Así, ¿hasta cuándo puede el gobierno mantener su estrategia sin enfrentar consecuencias graves en términos de legitimidad y confianza ciudadana? No reconocer formalmente el problema de violencia del país como “terrorismo” puede resultar insostenible. Este tabú del terrorismo podría estar limitando también la posibilidad de poner en marcha políticas de seguridad contundentes en el uso de la estrategia. Se podría abrir las puertas a una mejor cooperación internacional, sin que esto implique una pérdida de soberanía, y permitiría al país construir una estrategia de seguridad que enfrente a las organizaciones criminales desde un enfoque multidimensional.

Mientras escribo, el exembajador de Estados Unidos en México, Christopher Landau, hace un llamado de atención a nuestro país y declara que, si llegara a ocurrir algún atentado terrorista en suelo estadounidense, la relación entre ambos países se fracturaría aún más. El mensaje de Landau se debe a un alto número de terroristas y presuntos terroristas que han tratado de cruzar hacia su territorio de forma ilegal vía México. Podríamos pensar que no existe relación entre una y otra cosa, pero este tipo de declaraciones, son las antesalas de las estrategias políticas que culminarán en conflictos regionales.

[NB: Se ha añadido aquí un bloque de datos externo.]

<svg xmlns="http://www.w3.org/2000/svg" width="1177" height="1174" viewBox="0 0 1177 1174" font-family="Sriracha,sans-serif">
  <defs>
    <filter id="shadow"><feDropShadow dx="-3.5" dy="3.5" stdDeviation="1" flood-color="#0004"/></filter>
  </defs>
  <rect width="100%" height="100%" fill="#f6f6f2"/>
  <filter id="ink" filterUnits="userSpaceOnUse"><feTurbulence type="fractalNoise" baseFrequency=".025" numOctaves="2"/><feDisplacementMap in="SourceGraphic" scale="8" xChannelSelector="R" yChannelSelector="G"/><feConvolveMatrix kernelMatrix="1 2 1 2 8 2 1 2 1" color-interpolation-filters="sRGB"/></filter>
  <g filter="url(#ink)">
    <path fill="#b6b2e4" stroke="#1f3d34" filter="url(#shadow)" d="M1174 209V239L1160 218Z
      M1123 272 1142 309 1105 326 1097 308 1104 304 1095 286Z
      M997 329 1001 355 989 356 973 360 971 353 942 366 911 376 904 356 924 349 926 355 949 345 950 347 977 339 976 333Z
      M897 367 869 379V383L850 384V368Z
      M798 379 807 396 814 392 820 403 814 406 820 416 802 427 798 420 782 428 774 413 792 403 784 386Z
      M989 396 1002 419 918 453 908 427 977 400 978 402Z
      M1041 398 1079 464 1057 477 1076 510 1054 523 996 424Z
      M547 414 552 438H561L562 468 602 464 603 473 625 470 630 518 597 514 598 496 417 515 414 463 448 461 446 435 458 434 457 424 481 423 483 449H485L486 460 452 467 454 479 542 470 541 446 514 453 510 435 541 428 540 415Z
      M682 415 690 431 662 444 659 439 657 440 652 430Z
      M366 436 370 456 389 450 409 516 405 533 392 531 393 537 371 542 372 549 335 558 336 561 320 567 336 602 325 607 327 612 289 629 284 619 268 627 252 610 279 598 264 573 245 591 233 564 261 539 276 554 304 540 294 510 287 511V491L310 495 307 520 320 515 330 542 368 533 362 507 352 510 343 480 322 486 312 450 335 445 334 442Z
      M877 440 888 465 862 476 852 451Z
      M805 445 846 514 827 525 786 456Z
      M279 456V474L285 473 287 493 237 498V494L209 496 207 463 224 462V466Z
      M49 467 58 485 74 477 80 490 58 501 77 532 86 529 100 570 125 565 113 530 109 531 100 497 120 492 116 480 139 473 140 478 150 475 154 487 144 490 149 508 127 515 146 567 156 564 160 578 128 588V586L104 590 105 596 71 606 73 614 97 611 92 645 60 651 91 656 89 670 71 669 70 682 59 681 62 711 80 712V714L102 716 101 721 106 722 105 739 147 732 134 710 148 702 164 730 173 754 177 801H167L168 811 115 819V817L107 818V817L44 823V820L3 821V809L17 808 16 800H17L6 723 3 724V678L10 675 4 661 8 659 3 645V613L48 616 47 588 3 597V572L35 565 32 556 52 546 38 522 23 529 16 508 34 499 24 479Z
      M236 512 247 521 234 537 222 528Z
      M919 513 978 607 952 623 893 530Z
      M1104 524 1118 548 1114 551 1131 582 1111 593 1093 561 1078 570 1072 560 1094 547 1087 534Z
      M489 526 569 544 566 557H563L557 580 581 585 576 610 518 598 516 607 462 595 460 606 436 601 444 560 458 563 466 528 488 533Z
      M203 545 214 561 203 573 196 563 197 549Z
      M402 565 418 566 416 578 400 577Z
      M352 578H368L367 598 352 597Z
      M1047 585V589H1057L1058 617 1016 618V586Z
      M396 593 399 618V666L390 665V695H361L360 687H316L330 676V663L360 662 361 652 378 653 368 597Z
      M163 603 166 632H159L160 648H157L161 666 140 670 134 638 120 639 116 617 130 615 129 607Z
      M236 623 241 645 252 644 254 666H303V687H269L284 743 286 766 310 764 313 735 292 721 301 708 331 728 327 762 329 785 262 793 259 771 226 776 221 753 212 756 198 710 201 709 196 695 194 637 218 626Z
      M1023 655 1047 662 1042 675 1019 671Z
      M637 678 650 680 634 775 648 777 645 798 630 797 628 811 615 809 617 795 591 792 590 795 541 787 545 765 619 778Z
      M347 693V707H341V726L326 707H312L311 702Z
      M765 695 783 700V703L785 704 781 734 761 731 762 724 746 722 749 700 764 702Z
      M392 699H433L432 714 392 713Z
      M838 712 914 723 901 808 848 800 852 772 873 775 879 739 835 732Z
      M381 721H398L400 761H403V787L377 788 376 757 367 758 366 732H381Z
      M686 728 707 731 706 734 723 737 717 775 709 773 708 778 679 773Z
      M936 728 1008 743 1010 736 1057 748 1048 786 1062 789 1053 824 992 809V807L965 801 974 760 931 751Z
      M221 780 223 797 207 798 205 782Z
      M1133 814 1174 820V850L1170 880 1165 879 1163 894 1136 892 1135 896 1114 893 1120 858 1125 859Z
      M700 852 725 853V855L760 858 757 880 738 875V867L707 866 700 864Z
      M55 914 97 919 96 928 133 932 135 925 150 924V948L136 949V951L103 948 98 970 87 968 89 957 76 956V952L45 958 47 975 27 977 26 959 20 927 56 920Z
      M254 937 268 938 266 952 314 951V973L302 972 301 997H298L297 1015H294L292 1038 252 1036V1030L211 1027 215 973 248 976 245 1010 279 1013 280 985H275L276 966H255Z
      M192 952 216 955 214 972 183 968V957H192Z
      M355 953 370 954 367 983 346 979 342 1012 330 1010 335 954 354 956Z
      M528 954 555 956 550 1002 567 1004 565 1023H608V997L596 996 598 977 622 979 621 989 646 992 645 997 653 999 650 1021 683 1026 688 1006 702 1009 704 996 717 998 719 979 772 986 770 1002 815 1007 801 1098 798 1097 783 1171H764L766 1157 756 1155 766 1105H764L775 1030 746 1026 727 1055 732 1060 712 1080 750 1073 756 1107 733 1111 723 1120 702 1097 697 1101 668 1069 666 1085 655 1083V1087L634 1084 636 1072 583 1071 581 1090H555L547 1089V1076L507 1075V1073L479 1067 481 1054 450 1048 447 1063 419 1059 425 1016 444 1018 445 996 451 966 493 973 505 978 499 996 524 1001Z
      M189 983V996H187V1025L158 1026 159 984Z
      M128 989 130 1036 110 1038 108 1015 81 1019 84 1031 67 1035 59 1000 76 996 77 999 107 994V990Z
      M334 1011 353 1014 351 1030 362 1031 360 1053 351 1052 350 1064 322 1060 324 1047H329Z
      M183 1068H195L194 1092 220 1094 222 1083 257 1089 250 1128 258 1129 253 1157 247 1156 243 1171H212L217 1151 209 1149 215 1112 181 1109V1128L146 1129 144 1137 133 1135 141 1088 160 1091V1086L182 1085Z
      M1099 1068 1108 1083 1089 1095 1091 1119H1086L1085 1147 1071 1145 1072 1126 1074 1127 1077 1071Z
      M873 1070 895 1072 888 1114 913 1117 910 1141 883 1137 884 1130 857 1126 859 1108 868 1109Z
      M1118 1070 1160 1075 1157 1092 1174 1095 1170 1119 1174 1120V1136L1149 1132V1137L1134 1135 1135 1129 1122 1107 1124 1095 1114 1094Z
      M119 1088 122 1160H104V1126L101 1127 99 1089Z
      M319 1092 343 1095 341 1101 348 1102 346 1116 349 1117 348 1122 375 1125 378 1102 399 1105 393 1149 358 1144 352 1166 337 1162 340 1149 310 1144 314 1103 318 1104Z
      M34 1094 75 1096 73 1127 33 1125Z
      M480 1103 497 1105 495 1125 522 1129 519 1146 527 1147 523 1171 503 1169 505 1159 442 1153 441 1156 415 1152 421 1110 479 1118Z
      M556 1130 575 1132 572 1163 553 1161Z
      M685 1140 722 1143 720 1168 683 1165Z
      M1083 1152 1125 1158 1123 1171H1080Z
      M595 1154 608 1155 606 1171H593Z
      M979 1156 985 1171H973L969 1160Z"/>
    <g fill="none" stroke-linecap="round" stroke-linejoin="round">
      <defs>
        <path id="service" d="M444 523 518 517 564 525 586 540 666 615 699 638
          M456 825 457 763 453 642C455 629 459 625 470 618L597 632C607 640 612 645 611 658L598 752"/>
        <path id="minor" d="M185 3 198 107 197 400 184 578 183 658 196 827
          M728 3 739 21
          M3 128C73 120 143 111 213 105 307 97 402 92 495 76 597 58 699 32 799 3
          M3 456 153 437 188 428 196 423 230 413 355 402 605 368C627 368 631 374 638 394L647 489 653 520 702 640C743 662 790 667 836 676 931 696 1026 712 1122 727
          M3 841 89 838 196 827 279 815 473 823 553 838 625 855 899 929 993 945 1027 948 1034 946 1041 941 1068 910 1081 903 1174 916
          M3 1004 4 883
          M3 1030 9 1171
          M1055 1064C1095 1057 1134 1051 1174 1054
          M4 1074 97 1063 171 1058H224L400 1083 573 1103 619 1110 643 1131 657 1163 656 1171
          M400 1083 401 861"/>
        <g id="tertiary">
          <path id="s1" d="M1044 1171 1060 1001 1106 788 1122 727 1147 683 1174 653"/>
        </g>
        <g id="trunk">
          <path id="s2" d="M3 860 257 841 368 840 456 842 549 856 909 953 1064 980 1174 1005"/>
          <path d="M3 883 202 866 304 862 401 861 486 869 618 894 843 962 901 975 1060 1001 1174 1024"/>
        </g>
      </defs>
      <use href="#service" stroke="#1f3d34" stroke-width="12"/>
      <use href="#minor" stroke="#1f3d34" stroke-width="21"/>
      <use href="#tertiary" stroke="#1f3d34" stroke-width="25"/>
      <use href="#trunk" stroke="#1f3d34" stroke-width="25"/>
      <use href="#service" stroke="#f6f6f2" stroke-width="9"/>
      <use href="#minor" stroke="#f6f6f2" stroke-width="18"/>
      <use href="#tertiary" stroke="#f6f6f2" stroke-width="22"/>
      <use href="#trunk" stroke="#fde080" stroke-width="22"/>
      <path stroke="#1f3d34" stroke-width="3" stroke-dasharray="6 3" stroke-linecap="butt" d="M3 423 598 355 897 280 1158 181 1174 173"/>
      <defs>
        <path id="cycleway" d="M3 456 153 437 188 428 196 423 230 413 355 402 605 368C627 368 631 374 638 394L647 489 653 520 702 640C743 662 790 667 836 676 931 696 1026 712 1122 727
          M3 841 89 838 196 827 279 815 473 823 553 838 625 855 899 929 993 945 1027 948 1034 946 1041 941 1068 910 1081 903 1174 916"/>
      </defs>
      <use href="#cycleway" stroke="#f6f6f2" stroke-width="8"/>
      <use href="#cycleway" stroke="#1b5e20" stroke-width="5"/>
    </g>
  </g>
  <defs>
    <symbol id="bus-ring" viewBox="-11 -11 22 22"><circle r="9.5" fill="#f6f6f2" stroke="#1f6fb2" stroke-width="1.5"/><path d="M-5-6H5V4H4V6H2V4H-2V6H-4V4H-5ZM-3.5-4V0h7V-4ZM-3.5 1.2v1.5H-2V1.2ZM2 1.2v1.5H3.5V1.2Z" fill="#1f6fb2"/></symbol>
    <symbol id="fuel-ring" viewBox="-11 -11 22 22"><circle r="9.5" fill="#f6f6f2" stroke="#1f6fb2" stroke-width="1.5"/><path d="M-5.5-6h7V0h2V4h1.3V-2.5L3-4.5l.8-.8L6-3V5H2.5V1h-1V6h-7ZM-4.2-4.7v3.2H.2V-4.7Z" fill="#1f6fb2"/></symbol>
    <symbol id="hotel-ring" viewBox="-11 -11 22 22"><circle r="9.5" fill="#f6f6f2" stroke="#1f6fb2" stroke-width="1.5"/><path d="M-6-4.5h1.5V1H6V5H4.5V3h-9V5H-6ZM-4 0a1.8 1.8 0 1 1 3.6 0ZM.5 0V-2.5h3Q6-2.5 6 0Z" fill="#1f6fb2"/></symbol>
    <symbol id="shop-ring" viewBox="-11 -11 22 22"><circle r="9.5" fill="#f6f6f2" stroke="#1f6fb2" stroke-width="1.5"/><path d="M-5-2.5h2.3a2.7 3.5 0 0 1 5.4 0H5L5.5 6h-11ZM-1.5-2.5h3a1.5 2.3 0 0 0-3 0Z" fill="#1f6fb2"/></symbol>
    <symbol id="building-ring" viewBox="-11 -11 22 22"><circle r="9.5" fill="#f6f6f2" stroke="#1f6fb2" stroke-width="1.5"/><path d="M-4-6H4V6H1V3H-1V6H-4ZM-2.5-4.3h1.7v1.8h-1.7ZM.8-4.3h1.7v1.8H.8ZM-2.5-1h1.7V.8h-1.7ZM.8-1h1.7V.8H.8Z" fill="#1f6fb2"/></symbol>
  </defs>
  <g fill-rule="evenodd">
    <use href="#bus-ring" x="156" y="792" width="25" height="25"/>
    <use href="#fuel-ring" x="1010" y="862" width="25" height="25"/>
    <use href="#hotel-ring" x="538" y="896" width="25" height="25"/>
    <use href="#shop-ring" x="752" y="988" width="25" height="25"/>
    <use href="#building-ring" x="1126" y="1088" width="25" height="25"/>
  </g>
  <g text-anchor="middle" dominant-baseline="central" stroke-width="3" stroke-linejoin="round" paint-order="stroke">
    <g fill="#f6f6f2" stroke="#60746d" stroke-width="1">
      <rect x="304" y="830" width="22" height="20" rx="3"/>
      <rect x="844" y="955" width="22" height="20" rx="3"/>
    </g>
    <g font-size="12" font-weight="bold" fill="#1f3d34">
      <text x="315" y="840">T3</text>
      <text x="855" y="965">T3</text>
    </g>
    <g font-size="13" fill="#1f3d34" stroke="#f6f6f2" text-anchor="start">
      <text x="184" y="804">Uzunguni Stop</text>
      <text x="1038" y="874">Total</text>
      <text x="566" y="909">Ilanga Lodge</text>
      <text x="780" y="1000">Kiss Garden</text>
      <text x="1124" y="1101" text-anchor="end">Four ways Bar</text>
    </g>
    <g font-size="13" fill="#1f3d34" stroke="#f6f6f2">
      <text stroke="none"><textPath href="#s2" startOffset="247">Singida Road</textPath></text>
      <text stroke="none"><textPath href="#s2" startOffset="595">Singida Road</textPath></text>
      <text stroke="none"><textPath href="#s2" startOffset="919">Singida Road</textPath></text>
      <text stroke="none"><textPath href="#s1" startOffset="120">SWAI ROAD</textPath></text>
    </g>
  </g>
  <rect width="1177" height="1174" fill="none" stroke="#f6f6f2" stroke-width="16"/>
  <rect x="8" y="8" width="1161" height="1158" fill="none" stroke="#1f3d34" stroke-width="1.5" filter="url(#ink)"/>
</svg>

El gobierno mexicano debe tomar una decisión importante frente a sí: mantener la negación o enfrentar la realidad del terror que vive una gran parte de nuestros compatriotas. En un primer escenario, el gobierno puede seguir ejerciendo un control limitado sobre la narrativa de la violencia, aunque a costa de una creciente desconfianza y deterioro social. En el segundo escenario, se abre la posibilidad de reencauzar la política de seguridad hacia una estrategia que realmente responda a la magnitud del desafío, aunque ello implique romper con las narrativas oficiales que hasta ahora han marcado el rumbo del país. Hasta este momento no reconozco el concepto de estado en el actual gobierno, veo desestabilidad y confusión en cuanto al deber ser de los políticos, nada más trágico y triste.

El ”terrorismo” como concepto que designa la tragedia nacional ya está presente, tratar de negarlo lo potencia y lo trae al imaginario nacional que comienza a olvidar la “guerra contra el narco”, y repara en el desgraciado terror a manos del crimen organizado que está destrozando a una gran parte de la sociedad. Así pues, los responsables de permitir esto tienen nombre y apellido, y una permanencia voluntaria en las filas del poder.